From a usability perspective most users will get the first characters of any input right. So exact match following by suffixed wildcard match is most likely to succeed most of the time. In my case my users are likely to be familiar with SQL wildcards and may prefer to use them to construct their own unambiguous match; and logically that attempt has to be inserted before I start suffixing or wrapping it with my own wildcards.
This is why I use this specific sequence of matching attempts.
I have a function that I use called sqlf(), it emulates prepared statements. For instance I can do things like:
$sql = sqlf("SELECT * FROM Users WHERE name= :1 AND email= :2",'Big "John"','bj#example.com') ;
For various reasons, I cannot use prepared statements, but I would like to emulate them. The problem that I run into is with queries like
$sql = sqlf("SELECT * FROM Users WHERE id IN (:1)",array(1,2,3) );
My code works, but it fails with empty arrays, e.g. the following throws a mysql error:
SELECT * FROM Users WHERE id IN ();
Does anyone have any suggestions? How should I translate and empty array into sql that can be injected into an IN clause? Substituting NULL will not work.
Null is the only value that you can guarantee is not in the set. How come it is not an option? Anything else can be seen as part of the potential set, they are all values.
I would say that passing an empty array as argument for an IN() clause is an error. You have control over the syntax of the query when calling this function, so you should also be responsible for the inputs. I suggest checking for emptiness of the argument before calling the function.
Is there a possibility that you could detect empty arrays withing sqlf and change the SQL to not have the IN clause?
Alteratively, you could postprocess the SQL before passing it to the "real" SQL executor so that "IN ()" sections are removed although you'd have to do all sorts of trickery to see what other elements had to be removed so that:
SELECT * FROM Users WHERE id IN ();
SELECT * FROM Users WHERE a = 7 AND id IN ();
SELECT * FROM Users WHERE id IN () OR a = 9;
would become:
SELECT * FROM Users;
SELECT * FROM Users WHERE a = 7;
SELECT * FROM Users WHERE a = 9;
That could get tricky depending on the complexity of your SQL - you'd basically need a full SQL language interpreter.
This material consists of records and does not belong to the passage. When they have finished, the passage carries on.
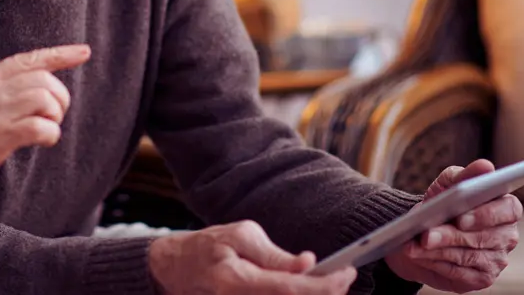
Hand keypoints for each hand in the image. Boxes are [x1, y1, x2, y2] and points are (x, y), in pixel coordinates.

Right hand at [0, 44, 90, 230]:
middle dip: (59, 97)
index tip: (83, 52)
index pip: (27, 59)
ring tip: (46, 128)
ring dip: (55, 116)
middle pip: (42, 78)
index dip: (59, 55)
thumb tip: (34, 92)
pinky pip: (41, 127)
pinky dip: (51, 135)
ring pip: (45, 98)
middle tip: (54, 116)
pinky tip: (43, 142)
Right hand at [148, 221, 356, 294]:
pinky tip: (310, 289)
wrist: (176, 269)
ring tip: (332, 283)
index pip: (291, 289)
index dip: (325, 285)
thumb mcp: (239, 235)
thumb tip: (308, 263)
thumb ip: (274, 254)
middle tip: (344, 277)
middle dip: (328, 294)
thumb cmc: (207, 247)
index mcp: (237, 281)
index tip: (347, 273)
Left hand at [385, 160, 521, 292]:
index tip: (462, 217)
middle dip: (451, 236)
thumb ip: (464, 175)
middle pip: (483, 237)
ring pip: (468, 256)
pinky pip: (460, 273)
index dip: (486, 215)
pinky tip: (420, 256)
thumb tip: (485, 166)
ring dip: (439, 250)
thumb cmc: (441, 203)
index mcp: (506, 208)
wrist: (423, 231)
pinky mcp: (482, 278)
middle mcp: (507, 236)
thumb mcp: (447, 185)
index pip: (509, 210)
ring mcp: (497, 259)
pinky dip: (437, 263)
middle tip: (426, 235)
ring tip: (415, 245)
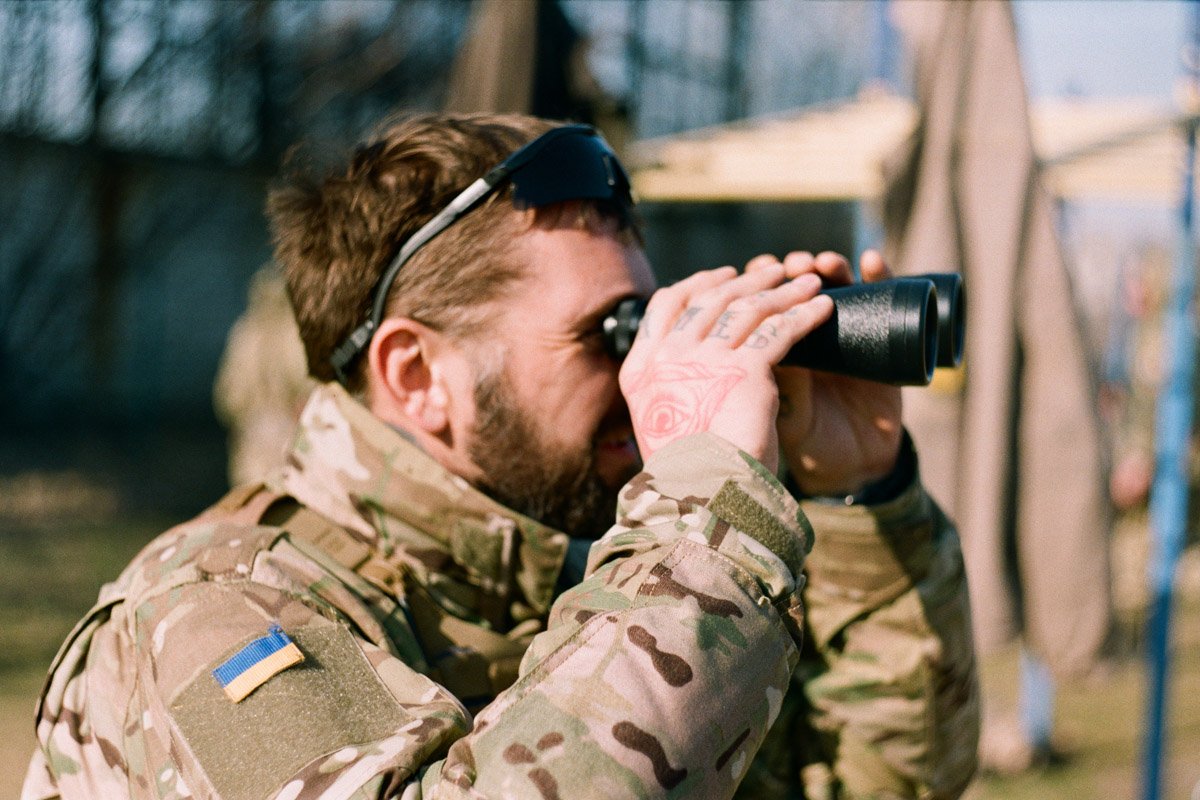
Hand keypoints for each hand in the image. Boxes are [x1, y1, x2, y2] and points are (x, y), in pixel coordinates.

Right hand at [619, 263, 834, 472]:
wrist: (702, 500)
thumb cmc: (688, 472)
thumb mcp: (665, 420)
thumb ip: (674, 385)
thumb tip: (694, 359)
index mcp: (641, 369)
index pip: (666, 305)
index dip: (698, 284)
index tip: (723, 275)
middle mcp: (667, 358)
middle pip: (711, 300)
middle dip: (748, 280)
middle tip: (774, 269)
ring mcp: (703, 360)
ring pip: (749, 310)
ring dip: (784, 290)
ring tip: (810, 280)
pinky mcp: (743, 370)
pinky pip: (780, 331)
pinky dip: (806, 315)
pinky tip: (825, 308)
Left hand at [746, 250, 902, 495]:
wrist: (855, 466)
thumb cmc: (810, 443)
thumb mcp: (786, 416)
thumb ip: (780, 387)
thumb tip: (763, 346)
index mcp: (775, 348)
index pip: (762, 303)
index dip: (759, 283)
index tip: (756, 268)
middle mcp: (808, 335)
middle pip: (798, 286)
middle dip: (793, 270)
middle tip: (792, 265)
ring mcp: (845, 334)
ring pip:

If your prepare-like function simply replaces :1 with the equivalent argument, you might try having your query contain something like (':1'), so that if :1 is empty, it resolves to (''), which will not cause a parse error (however it may cause undesirable behavior, if that field can have blank values -- although if it's an int, this isn't a problem). It's not a very clean solution, however, and you're better off detecting whether the array is empty and simply using an alternate version of the query that lacks the "IN (:1)" component. (If that's the only logic in the WHERE clause, then presumably you don't want to select everything, so you would simply not execute the query.)
I would use zero, assuming your "id" column is a pseudokey that is assigned numbers automatically.
As far as I know, automatic key generators in most brands of database begin at 1. This is a convention, not a requirement (auto-numbered fields are not defined in standard SQL). But this convention is common enough that you can probably rely on it.
Since zero probably never appears in your "id" column, you can use this value in the IN() predicate when your input array is empty, and it'll never match.
The only way I can think to do it would be to make your sqlf() function scan to see if a particular substitution comes soon after an "IN (" and then if the passed variable is an empty array, put in something which you know for certain won't be in that column: "m,znmzcb~~1", for example. It's a hack, for sure but it would work.
If you wanted to take it even further, could you change your function so that there are different types of substitutions? It looks like your function scans for a colon followed by a number. Why not add another type, like an # followed by a number, which will be smart to empty arrays (this saves you from having to scan and guess if the variable is supposed to be an array).